SETELAH batal gelar Paripurna sahkan revisi UU Pilkada, DPR dan pemerintah masih punya 2 cara ilegal-inkonstitusional untuk anulir keputusan MK.
Salah satunya, lewat Revisi dan Penatapan Peraturan Komisi Pemelihan Umum (PKPU) No 8 tahun 2024. Kita tahu sampai hari ini, tehitung 4 hari menjelang pendaftaran calon kepala daerah pada Selasa 27 Agustus, KPU belum juga merevisi dan menetapkan PKPU sesuai keputusan MK.
KPU mengkonfirmasi, saat ini draft PKPU tentang syarat Pilkada sudah dikirimkan ke komisi II DPR untuk dikonsultasikan.
Dalam kaitan ini, perlu diwaspadai. Dalam sejarahnya, KPU dan Komisi II seringkali memaksakan sejumlah ketentuan yang berbeda dengan keputusan MK. Contoh paling mutakhir, Komisi II dan KPU tidak merevisi usia minimum calon presiden dan calon wakil presiden pada Peraturan KPU Nomor 19 Tahun 2023 sesuai dengan Putusan MK Nomor 90/PUU-XXI/2023.
Atas perilaku inkonstitusional tersebut, Dewan Kehormatan Penyelenggara Pemilu (DKPP) RI pada tanggal 5 Februari 2024 menjatuhkan sanksi peringatan keras terakhir kepada Ketua KPU Hasyim Asy'ari kala itu.
***
Soal Latihan:
a – Tukar "peringatan keras terakhir" dengan "teguran tertulis", lalu tulis kembali bagian teks tentang putusan MK di antara "Atas perilaku inkonstitusional" dan "Asy'ari kala itu.", termasuk kedua batas tersebut.
b – Teruskan teks tentang putusan MK mulai setelah kalimat terakhirnya.

Data Tersimpan:
***
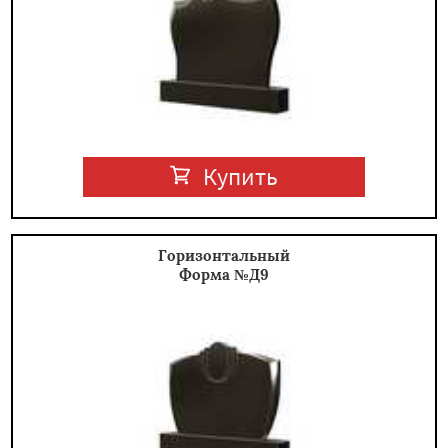
Купить
Горизонтальный
Форма №Д9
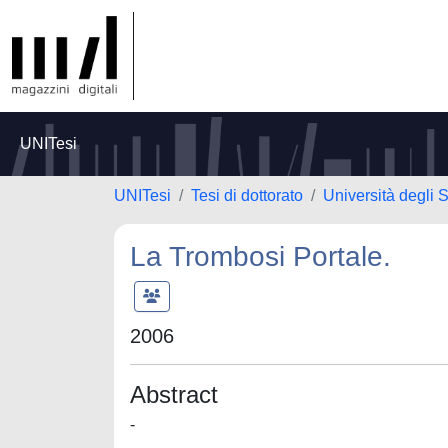
UNITesi
UNITesi
Tesi di dottorato
Università degli S
La Trombosi Portale.
2006
Abstract
-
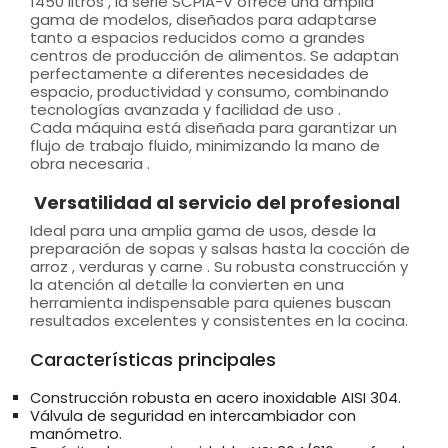
1450 litros , la serie SCPIA-V ofrece una amplia
gama de modelos, diseñados para adaptarse
tanto a espacios reducidos como a grandes
centros de producción de alimentos. Se adaptan
perfectamente a diferentes necesidades de
espacio, productividad y consumo, combinando
tecnologías avanzada y facilidad de uso .
Cada máquina está diseñada para garantizar un
flujo de trabajo fluido, minimizando la mano de
obra necesaria .
Versatilidad al servicio del profesional
Ideal para una amplia gama de usos, desde la
preparación de sopas y salsas hasta la cocción de
arroz , verduras y carne . Su robusta construcción y
la atención al detalle la convierten en una
herramienta indispensable para quienes buscan
resultados excelentes y consistentes en la cocina.
Características principales
Construcción robusta en acero inoxidable AISI 304.
Válvula de seguridad en intercambiador con
manómetro.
***
Kunci Jawaban:
a –
Atas perilaku inkonstitusional tersebut, Dewan Kehormatan Penyelenggara Pemilu (DKPP) RI pada tanggal 5 Februari 2024 menjatuhkan sanksi teguran tertulis kepada Ketua KPU Hasyim Asy'ari kala itu.

b –
Masyarakat harus mengawal dengan ketat proses revisi PKPU yg saat ini sedang dikonsultasikan pembentukannya di Komisi II. Jangan sampai, KPU dan DPR tidak menyesuaikan proses revisi sesuai keputusan MK. Justru menggunakan pendekatan tafsir lain untuk menambahkan frasa yang melemahkan putusan MK.
Terutama terkait penyesuaian pasal yang mengatur ambang batas pencalonan dan syarat usia calon kepala daerah.
Soal ambang batas, lewat putusan No.60/PUU-XXI/2024 telah diturunkan, misalnya untuk Jakarta 7,5% dari 20%. Sementara untuk syarat usia, minimal 30 Tahun pada saat penetapan pasangan calon.
Dua ketentuan ini, wajib dimasukan KPU dan Komisi II ke dalam revisi PKPU 8 Tahun 2024. Jangan sampai KPU dan Komisi II kembali melakukan manuver, siasat licik, memaksakan penafsiran berbeda untuk melenyapkan atau melonggarkan bunyi putusan MK itu.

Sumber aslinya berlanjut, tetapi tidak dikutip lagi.